The two patients were in for the same thing: Fracture reduction! Basically, they’d each broken one of the bones in their wrists and the two bits of bone needed to be held together so that they’d heal. You do this with a specially designed screw. It has widely spaced threads near the tip and narrow ones near the head, so that the front of the screw tries to go through things faster than the back. The result is that as it goes through two pieces of bone, it pulls them together until they’re snug.
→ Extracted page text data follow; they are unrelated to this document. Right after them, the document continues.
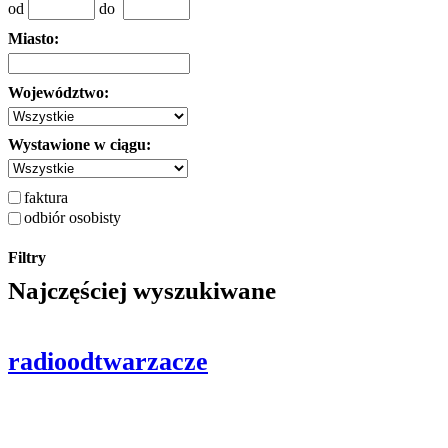
od
do
Miasto:
Województwo:
Wystawione w ciągu:
faktura
odbiór osobisty
Filtry
Najczęściej wyszukiwane
radioodtwarzacze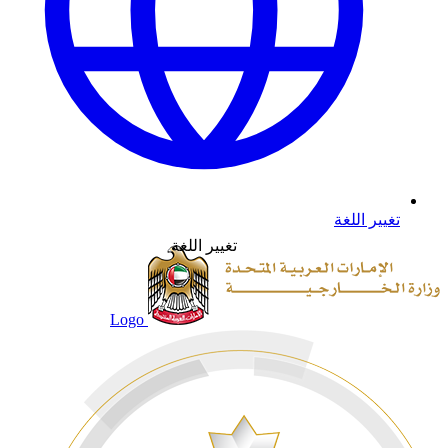
تغيير اللغة
تغيير اللغة
Logo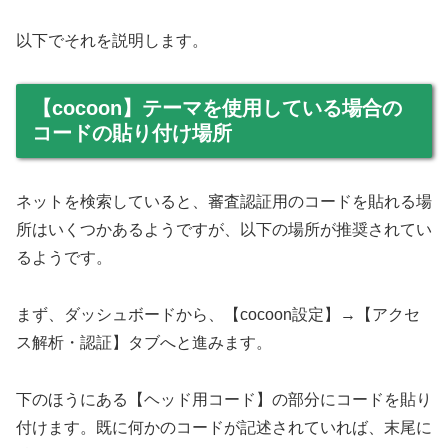
以下でそれを説明します。
【cocoon】テーマを使用している場合の
コードの貼り付け場所
ネットを検索していると、審査認証用のコードを貼れる場
所はいくつかあるようですが、以下の場所が推奨されてい
るようです。
まず、ダッシュボードから、【cocoon設定】→【アクセ
ス解析・認証】タブへと進みます。
下のほうにある【ヘッド用コード】の部分にコードを貼り
付けます。既に何かのコードが記述されていれば、末尾に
To get the screw in place the doc did something called a “Closed reduction.” Instead of slicing the whole wrist open, shoving tendons nerves and arteries aside and screwing things together, there was a lot of work with wires. Basically, the doc made a tiny slice in the back of the forearm and then drilled a guide hole with a fine bit of wire through the wrist and out the palm of the hand near the thumb, taking x-rays all the way to make sure things were lined up correctly. Then there was a bit of work with a bigger drill to make room for the screw, followed by a couple quick twists with a surgical screwdriver. The nifty thing is that the big drill, the screw and the screwdriver are all hollow tubes, so they all slide along the guide wire and into place. Once the screw is in, the guide wire gets yanked, then after a few stitches, some gauze, and a light splint later the patient is ready to go…
The first guy had a few complications, so he took a while. His guide wire broke inside the big drill, so they had to run a second wire. Then they couldn’t get the wire fragment out of the drill bit, so they had to get a second drill out of storage and sterilize it. Plus he had some floating bone bits from his original injury that they needed to suction out with a little orthoscopic gadget before they caused tendon damage. It took about an hour and a half, all told. At the end, when they brought him out of sedation, he tried to get up and walk out of the OR. He was a big beefy guy too – about 6′ 6″ and 350+ lbs of tattoos and muscle, so it took four people to get him to stay on the table long enough for him to wake up and realize that going for a walk was a bad idea…
The second surgery was fast. No complications, no surprises. In and out of the OR in under an hour. And it was a lot of fun to tape. The doc kept calling me in to do close-ups of different stages, and I did a lot of over-his-shoulder and top-down work using the monopod as a sort of camera boom. Sometimes I love my job.